United States v. Figueroa, No. 06-1595-cr (2d Cir. November 18, 2008) (Kearse, Sack, Hall, CJJ)

In an interesting companion to Brinson v. Walker [blogged below under the title “Confrontation Claws”], the court treated a highly similar issue, this time under both the Confrontation Clause and the federal rules of evidence.

At Edwin Figueroa’s gun possession trial, he wanted to cross-examine a government witness about the fact that the witness had swastikas tattooed on his body. Since Figueroa was a member of a minority group, he argued that the tattoos would show that the witness was biased. Citing Rule 608, the district court precluded the questioning as inadmissible evidence of “bad character.”

On appeal, the circuit disagreed, holding that precluding the cross-examination violated the Confrontation Clause. “Inasmuch as the tattoos suggested that [the witness] harbored animus against racial or ethnic minority groups and their members, they were relevant to and probative of [his] credibility, bias, and motive to lie when testifying against Figueroa.” On the facts here, however, the error was harmless, since the witness was one of several who tied Figueroa to the gun.
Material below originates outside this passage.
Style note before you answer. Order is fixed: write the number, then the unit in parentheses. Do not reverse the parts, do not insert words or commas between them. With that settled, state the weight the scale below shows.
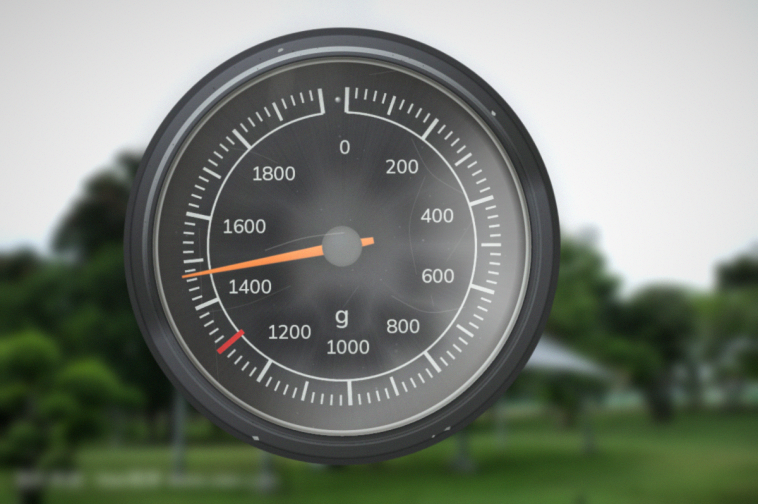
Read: 1470 (g)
Of particular interest in this opinion is the court’s discussion of the relevant rules of evidence. The court held that the district court erred “as a matter of law” in precluding the evidence under Rule 608. Impeachment for bias is admissible under Rule 402 even if the impeachment materials are not independently admissible under Rule 608 as “concerning” the witness’ “character for truthfulness or untruthfulness.” The opinion also noted that, since the district court did not exclude the testimony under Rule 403, there was no basis for reviewing its ruling on Rule 403 grounds. However, the court suggested that “[b]ased on the proverbial cold record before us, the reasons the court excluded the relevant tattoo evidence seem relatively modest compared to the Rule 403 factors favoring admissibility,” although it ultimately “express[ed] no opinion” as to whether excluding the evidence under Rule 403 would have been within the trial court’s discretion.